T-Mobile has unveiled a new deal for the two thirds of UK mobile customers who payas-they-go rather than take out contract subscriptions.
The company claims it could cut the average cost of pre-pay calls and texts by between a quarter and one half - and it could increase pre-pay call and text volumes proportionately.
According to T-Mobile prepay provides an easy way to pick up a mobile phone, connect to a network and pay up-front for usage. It provides total budget control and is immensely popular. Twothirds of Britain's 68 million mobile customers are pre-pay.
Pre-pay however typically costs significantly more to use than contract subscriptions. This is one of the key reasons why average pre-pay customer usage is much lower.
T-Mobile believes that the cost of pre-pay is too much; that tariffs are too complex; and that a new "value map" is needed in the UK pre-pay market.
Following its success in changing the UK contract market with its Flext, U-Fix and Relax plans, T-Mobile is now changing the UK pre-pay market by launching a new range of only three simple pay-as-you-go plans, claiming they will radically alter value while recognising the different needs of different pre-pay customers.
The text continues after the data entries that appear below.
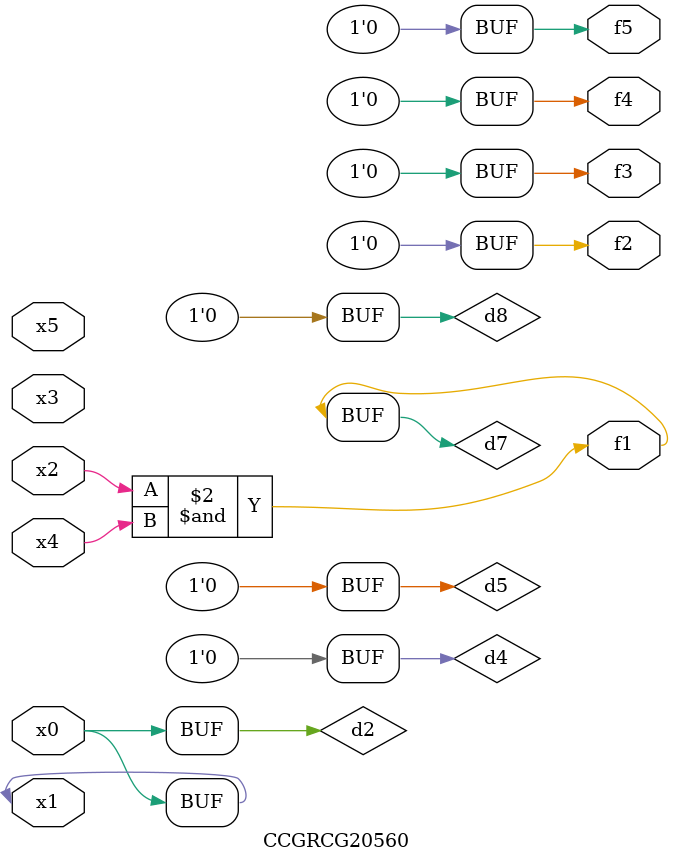
<source format=v>
module CCGRCG20560(
	input x0, x1, x2, x3, x4, x5,
	output f1, f2, f3, f4, f5
);

	wire d1, d2, d3, d4, d5, d6, d7, d8, d9;

	nand (d1, x1);
	buf (d2, x0, x1);
	nand (d3, x2, x4);
	and (d4, d1, d2);
	and (d5, d1, d2);
	nand (d6, d1, d3);
	not (d7, d3);
	xor (d8, d5);
	nor (d9, d5, d6);
	assign f1 = d7;
	assign f2 = d8;
	assign f3 = d8;
	assign f4 = d8;
	assign f5 = d8;
endmodule

</source>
Jim Hyde, managing director of T-Mobile UK, said: "Mobile is great, but it has to be affordable. Just as we have shaken up the contract market, today we're shaking up the pre-pay market.
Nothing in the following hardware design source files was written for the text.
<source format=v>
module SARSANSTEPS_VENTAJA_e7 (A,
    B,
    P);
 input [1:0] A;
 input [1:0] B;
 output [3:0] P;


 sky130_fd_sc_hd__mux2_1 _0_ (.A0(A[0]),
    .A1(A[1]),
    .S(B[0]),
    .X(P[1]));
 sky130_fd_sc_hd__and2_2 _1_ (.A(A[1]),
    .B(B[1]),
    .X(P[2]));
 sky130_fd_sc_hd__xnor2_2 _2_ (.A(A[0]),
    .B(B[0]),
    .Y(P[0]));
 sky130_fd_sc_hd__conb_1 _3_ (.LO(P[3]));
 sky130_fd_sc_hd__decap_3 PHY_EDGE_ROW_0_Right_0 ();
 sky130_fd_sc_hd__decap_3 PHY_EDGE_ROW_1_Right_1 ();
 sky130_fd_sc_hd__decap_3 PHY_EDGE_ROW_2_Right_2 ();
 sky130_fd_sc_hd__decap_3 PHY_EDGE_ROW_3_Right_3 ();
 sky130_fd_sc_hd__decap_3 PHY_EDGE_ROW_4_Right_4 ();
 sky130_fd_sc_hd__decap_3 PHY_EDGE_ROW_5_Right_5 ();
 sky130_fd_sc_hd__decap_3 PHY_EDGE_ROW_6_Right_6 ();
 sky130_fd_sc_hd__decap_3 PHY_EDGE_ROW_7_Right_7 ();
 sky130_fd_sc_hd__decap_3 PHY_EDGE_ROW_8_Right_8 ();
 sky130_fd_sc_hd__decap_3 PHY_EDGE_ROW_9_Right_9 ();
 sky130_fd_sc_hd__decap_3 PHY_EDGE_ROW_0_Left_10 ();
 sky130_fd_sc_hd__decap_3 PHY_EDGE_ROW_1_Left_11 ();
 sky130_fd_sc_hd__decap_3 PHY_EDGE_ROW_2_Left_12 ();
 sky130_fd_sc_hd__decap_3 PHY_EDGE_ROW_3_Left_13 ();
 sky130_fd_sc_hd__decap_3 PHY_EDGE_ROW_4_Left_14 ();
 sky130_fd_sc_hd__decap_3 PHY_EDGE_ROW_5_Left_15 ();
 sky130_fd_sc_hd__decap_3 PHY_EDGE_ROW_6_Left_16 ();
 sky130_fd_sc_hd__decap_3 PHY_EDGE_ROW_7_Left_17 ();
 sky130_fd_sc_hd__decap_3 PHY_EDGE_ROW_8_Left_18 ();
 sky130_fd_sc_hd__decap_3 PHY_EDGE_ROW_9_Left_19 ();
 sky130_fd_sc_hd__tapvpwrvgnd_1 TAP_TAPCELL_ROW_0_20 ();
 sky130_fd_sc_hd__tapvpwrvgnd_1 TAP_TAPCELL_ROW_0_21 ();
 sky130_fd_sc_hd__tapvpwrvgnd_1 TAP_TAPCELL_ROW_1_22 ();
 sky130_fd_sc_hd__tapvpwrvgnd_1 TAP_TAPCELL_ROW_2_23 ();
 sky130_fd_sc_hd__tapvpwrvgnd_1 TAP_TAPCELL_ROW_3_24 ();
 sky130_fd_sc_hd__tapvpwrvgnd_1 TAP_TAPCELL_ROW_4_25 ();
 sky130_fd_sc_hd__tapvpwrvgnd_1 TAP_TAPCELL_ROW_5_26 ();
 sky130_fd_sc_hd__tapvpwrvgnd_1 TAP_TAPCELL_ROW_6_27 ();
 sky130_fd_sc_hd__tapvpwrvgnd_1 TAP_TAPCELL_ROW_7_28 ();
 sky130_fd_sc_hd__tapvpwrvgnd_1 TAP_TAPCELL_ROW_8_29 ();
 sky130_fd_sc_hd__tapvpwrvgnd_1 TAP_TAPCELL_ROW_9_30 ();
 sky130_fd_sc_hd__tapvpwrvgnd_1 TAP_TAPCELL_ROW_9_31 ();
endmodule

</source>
"It's good for customers and it's good for us. It makes common sense and it makes economic sense to enable customers to use their phones without worrying about cost."
Phil Chapman, chief marketing officer of T-Mobile UK, added: "Our new pay-as-you-go plans don't just change pre-pay value. They recognise the different ways customers use their phones. And they give customers the freedom to switch with no penalty if they change the way they use their phones."